» Description of the task: Set down the lines of the items below without changing anything, covering only the stretch from the line that contains "genus: Asplenium" through the end of the items.

[start Provided records]

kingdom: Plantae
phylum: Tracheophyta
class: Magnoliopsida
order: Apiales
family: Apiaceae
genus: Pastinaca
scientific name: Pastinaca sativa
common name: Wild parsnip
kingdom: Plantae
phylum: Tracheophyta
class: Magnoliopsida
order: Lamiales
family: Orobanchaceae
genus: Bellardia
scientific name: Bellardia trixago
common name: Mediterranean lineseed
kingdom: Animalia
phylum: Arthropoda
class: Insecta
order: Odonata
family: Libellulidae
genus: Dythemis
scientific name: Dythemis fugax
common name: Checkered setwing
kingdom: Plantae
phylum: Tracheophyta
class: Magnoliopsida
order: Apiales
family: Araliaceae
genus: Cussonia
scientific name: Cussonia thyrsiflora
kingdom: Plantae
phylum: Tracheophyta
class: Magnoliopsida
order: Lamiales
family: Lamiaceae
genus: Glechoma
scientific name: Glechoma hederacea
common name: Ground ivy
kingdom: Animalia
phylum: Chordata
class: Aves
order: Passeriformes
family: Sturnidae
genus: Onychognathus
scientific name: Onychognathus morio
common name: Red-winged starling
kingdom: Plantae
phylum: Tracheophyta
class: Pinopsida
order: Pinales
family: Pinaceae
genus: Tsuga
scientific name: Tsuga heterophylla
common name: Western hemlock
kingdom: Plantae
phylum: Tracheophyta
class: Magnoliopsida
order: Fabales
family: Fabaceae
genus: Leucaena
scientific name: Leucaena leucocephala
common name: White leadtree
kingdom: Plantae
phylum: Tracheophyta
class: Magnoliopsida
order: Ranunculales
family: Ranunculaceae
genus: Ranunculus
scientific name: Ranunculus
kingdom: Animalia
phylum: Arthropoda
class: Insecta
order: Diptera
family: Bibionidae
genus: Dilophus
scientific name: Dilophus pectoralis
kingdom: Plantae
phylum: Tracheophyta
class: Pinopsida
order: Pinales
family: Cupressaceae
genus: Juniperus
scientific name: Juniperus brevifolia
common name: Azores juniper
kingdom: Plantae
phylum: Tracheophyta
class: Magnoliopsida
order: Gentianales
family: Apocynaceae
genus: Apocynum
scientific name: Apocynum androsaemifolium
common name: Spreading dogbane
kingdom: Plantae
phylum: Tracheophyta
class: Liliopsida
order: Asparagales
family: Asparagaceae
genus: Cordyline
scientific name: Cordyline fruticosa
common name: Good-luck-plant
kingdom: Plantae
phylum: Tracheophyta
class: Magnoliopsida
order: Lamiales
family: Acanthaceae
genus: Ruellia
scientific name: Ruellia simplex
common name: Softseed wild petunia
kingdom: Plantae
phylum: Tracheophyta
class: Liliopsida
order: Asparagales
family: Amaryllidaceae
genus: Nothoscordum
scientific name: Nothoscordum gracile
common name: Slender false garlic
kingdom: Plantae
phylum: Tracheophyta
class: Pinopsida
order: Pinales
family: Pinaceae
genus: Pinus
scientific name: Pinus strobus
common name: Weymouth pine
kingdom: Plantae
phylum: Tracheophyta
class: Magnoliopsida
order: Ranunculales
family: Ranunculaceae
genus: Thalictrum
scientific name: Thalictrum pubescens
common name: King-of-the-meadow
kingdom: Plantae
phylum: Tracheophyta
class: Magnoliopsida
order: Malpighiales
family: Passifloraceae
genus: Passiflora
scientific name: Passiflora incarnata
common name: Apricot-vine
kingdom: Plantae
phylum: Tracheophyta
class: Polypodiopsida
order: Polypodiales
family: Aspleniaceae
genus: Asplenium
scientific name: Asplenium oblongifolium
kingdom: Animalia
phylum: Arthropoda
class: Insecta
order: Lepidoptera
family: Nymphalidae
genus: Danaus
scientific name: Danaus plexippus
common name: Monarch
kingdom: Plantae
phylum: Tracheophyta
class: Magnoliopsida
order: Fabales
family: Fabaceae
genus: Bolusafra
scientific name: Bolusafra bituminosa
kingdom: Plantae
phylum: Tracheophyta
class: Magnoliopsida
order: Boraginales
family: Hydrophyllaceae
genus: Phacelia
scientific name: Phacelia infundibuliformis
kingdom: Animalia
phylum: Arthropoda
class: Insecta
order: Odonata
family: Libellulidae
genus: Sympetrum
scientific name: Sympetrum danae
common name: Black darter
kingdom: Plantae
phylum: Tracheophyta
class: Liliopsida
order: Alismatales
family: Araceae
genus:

[end Provided records]

» Result for this task:
genus: Asplenium
scientific name: Asplenium oblongifolium
kingdom: Animalia
phylum: Arthropoda
class: Insecta
order: Lepidoptera
family: Nymphalidae
genus: Danaus
scientific name: Danaus plexippus
common name: Monarch
kingdom: Plantae
phylum: Tracheophyta
class: Magnoliopsida
order: Fabales
family: Fabaceae
genus: Bolusafra
scientific name: Bolusafra bituminosa
kingdom: Plantae
phylum: Tracheophyta
class: Magnoliopsida
order: Boraginales
family: Hydrophyllaceae
genus: Phacelia
scientific name: Phacelia infundibuliformis
kingdom: Animalia
phylum: Arthropoda
class: Insecta
order: Odonata
family: Libellulidae
genus: Sympetrum
scientific name: Sympetrum danae
common name: Black darter
kingdom: Plantae
phylum: Tracheophyta
class: Liliopsida
order: Alismatales
family: Araceae
genus:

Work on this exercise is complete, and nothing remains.